--- Your task ---
Copy all of the data below line for line without changing anything, but leave the pictures out of your answer.

[Begin]

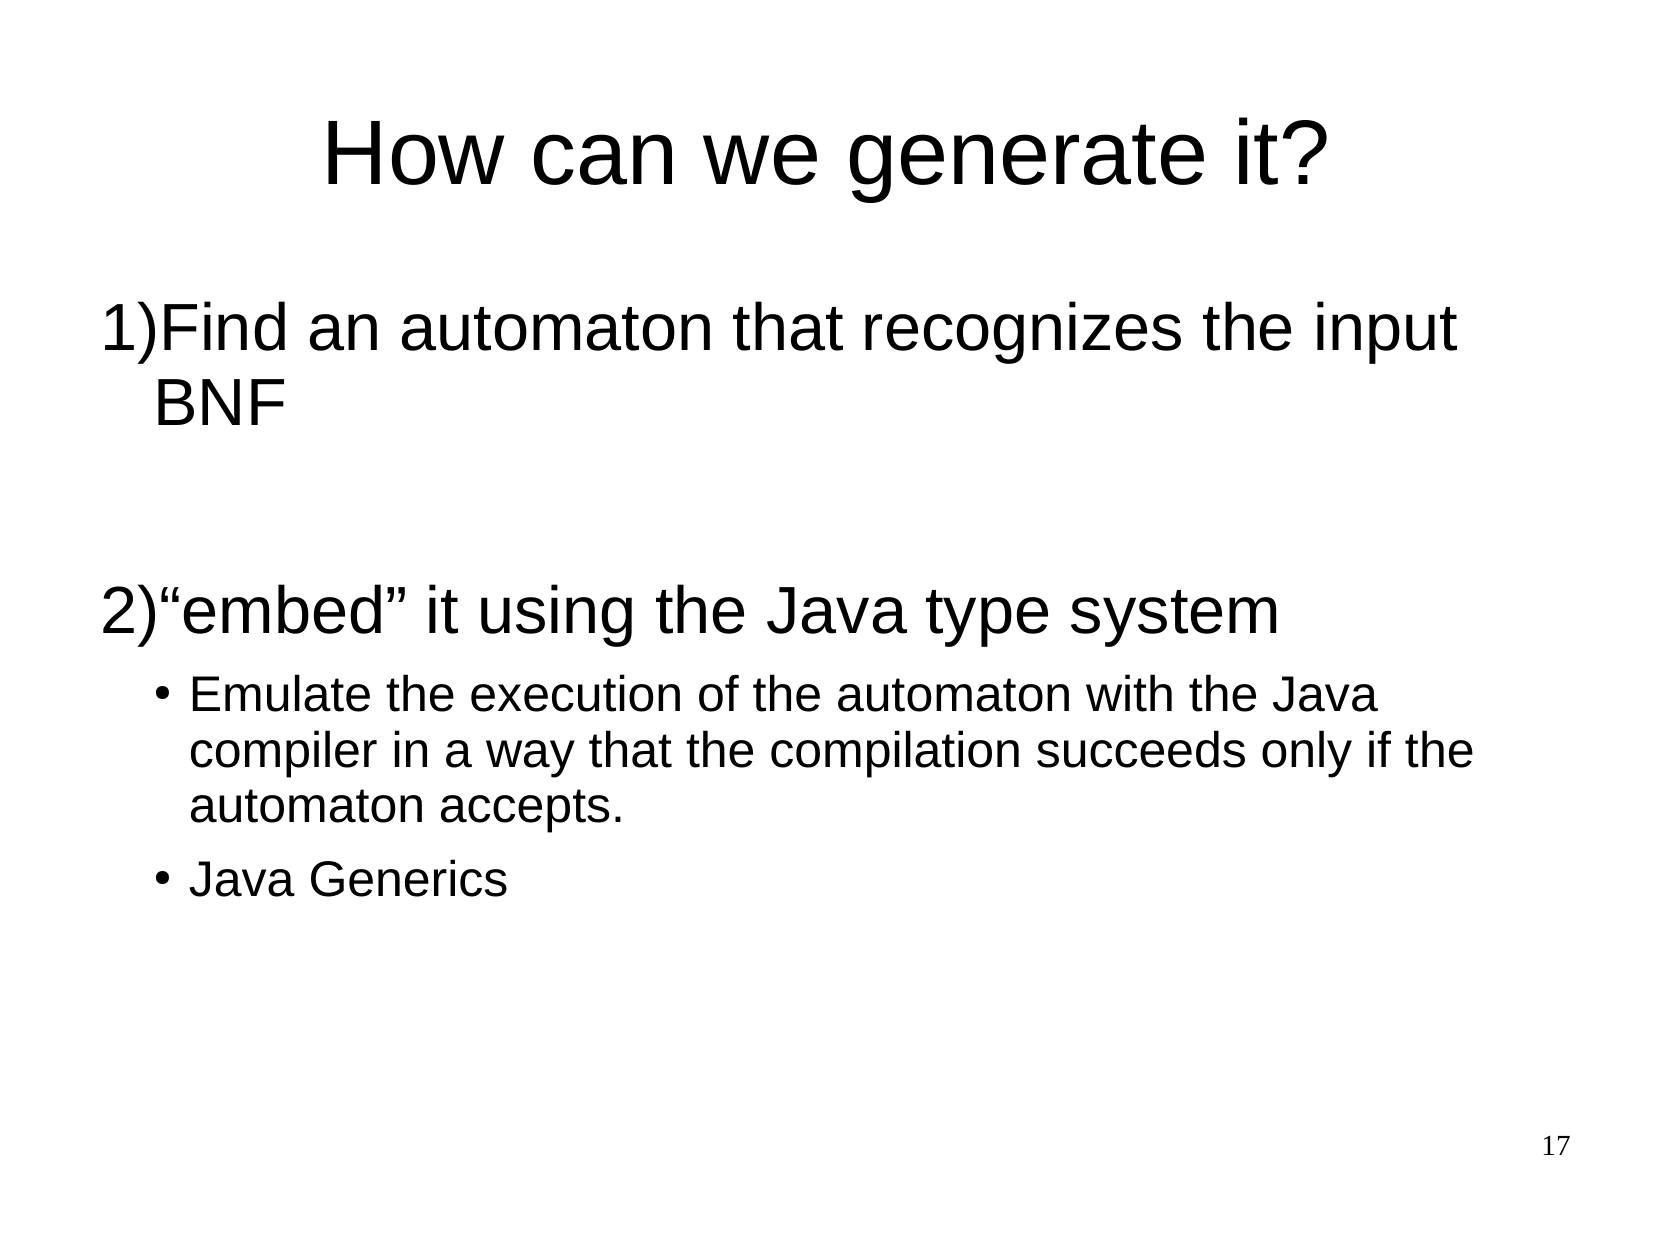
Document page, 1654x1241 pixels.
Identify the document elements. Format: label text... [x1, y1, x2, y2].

title How can we generate it? [82, 49, 1571, 257]
list Find an automaton that recognizes the input BNF “embed” it using the Java type system Emulate the execution of the automaton with the Java compiler in a way that the compilation succeeds only if the automaton accepts. Java Generics [82, 290, 1571, 1010]
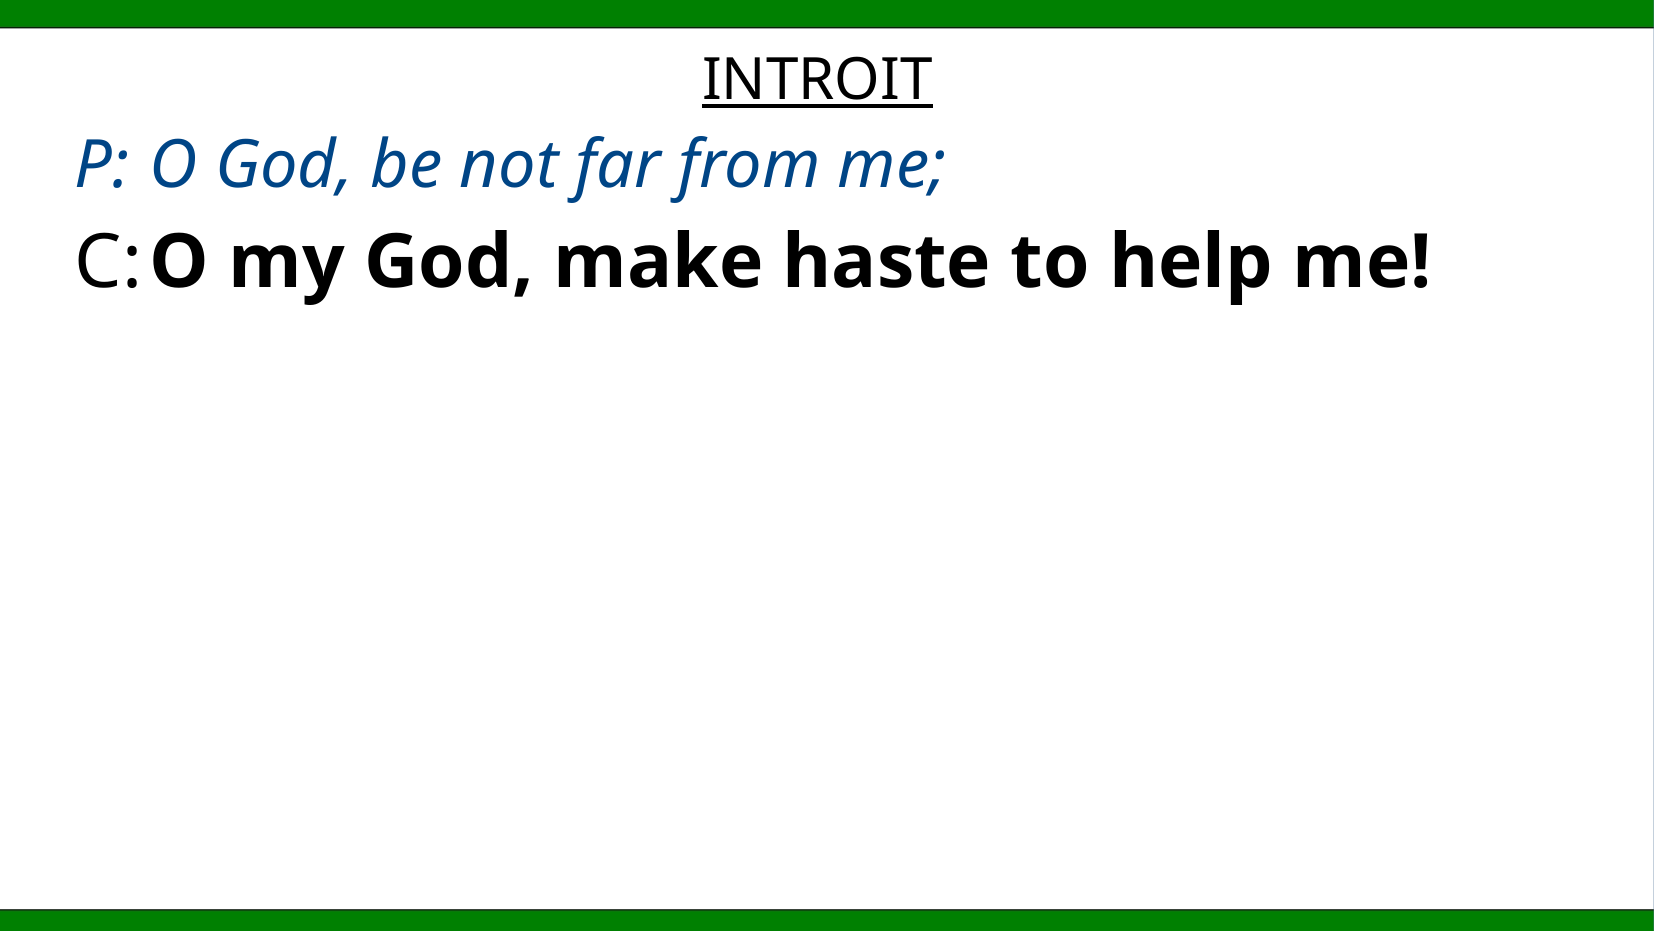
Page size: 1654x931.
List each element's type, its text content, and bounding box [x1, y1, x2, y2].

picture [0, 0, 1654, 931]
text_box INTROIT P: O God, be not far from me; C: O my God, make haste to help me! [60, 30, 1576, 311]
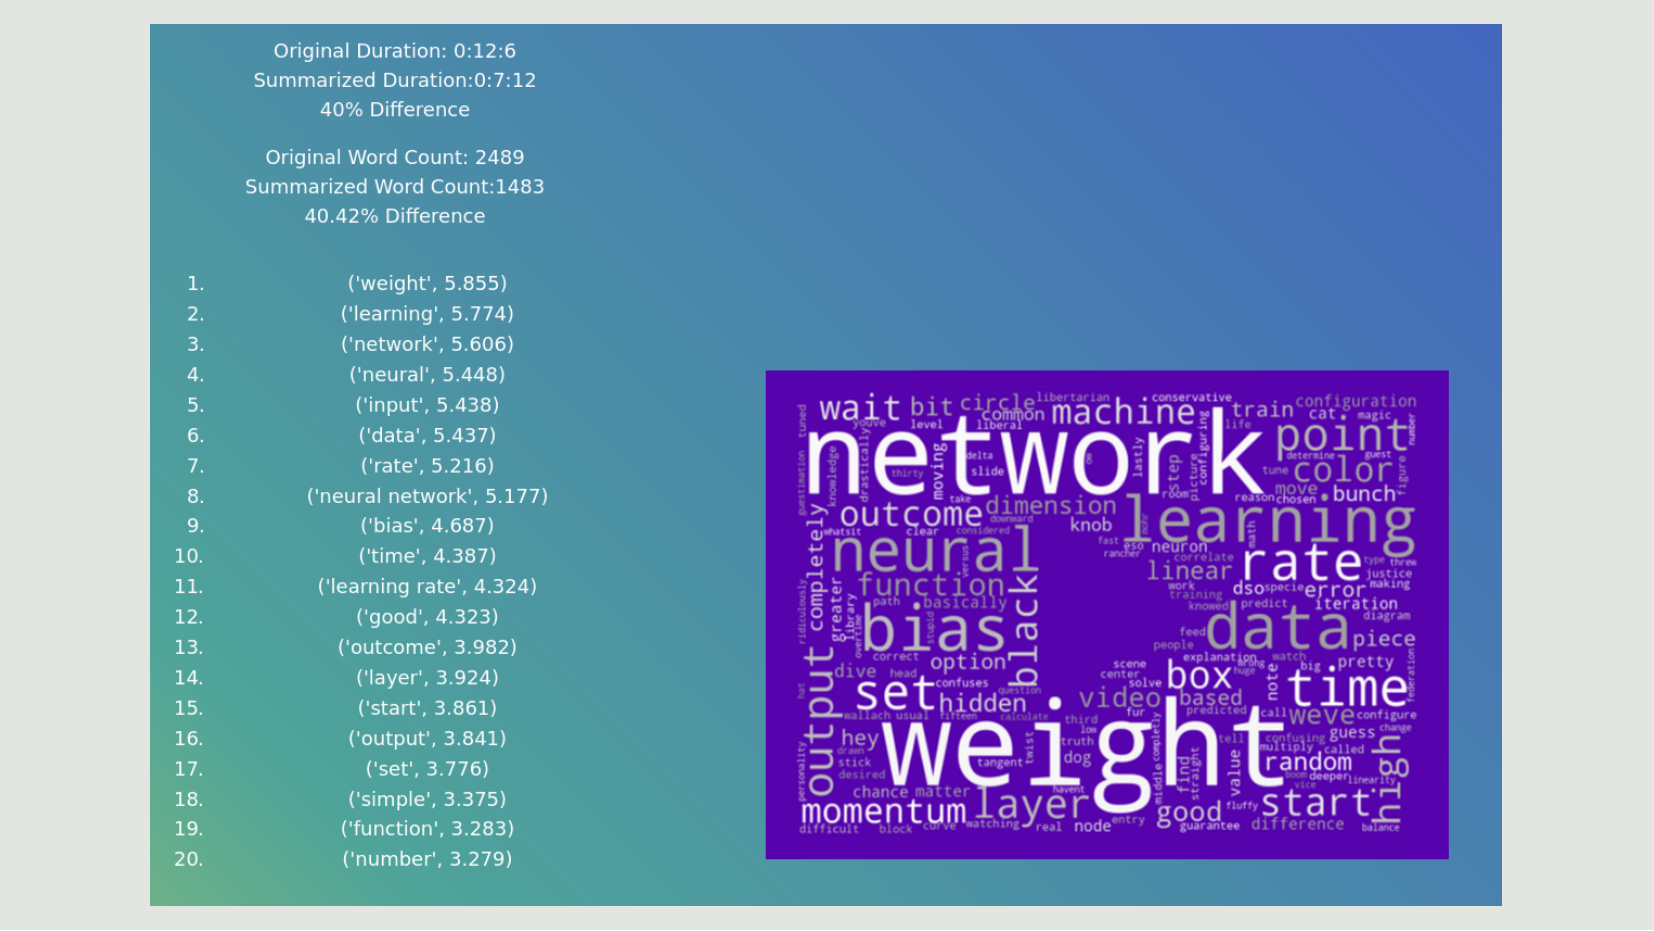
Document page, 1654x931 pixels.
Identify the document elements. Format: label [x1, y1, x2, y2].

picture [150, 24, 1502, 906]
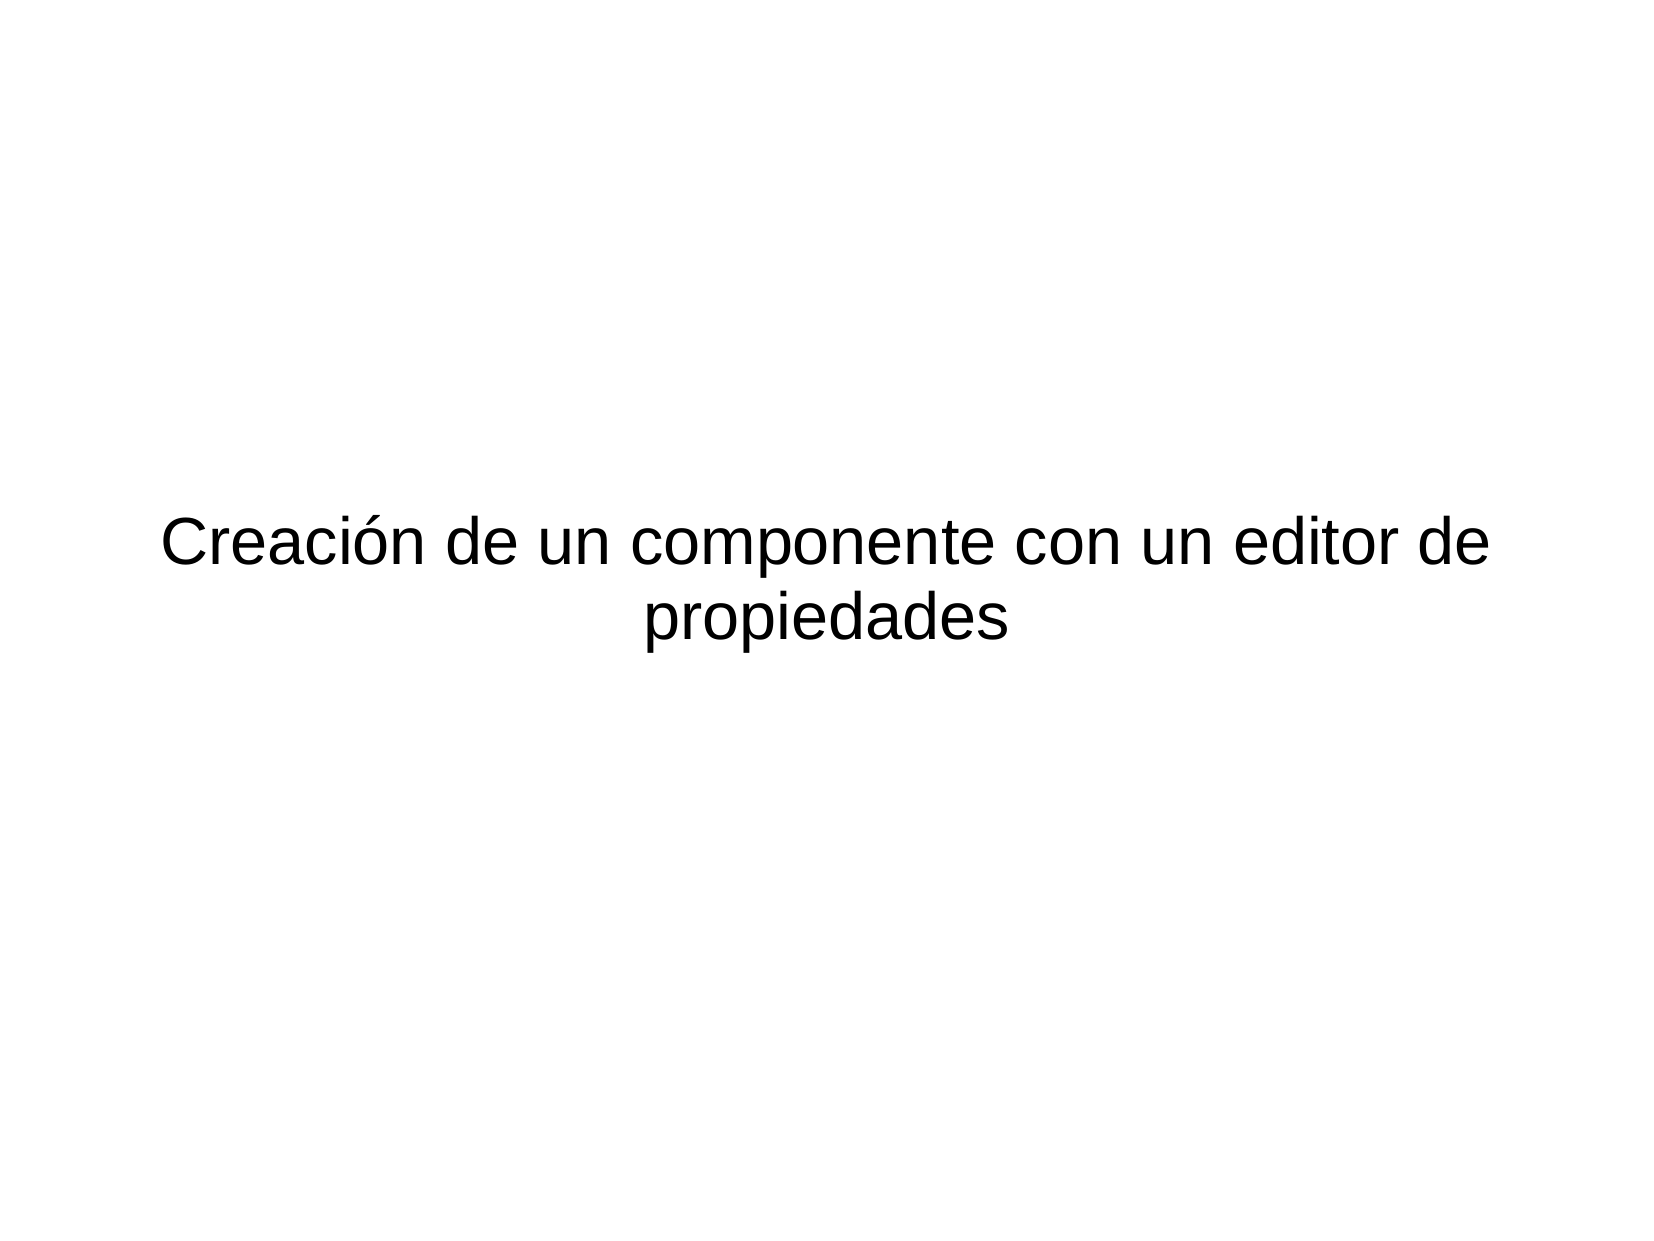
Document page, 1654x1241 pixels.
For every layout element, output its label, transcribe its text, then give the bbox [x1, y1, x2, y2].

[End]

--- Written response ---
Document page, 1654x1241 pixels.
Identify the document elements. Format: label text... [x1, y1, x2, y2].

title How can we generate it? [82, 49, 1571, 257]
list Find an automaton that recognizes the input BNF “embed” it using the Java type system Emulate the execution of the automaton with the Java compiler in a way that the compilation succeeds only if the automaton accepts. Java Generics [82, 290, 1571, 1010]
Page size: 1654x931.
List each element's type, its text content, and bounding box [x1, y1, x2, y2].

picture [0, 0, 1654, 931]
text_box INTROIT P: O God, be not far from me; C: O my God, make haste to help me! [60, 30, 1576, 311]
Document page, 1654x931 pixels.
Identify the document elements. Format: label [x1, y1, x2, y2].

picture [150, 24, 1502, 906]
Document page, 1654x1241 pixels.
For every layout element, output its label, transcribe its text, then give the bbox [x1, y1, x2, y2].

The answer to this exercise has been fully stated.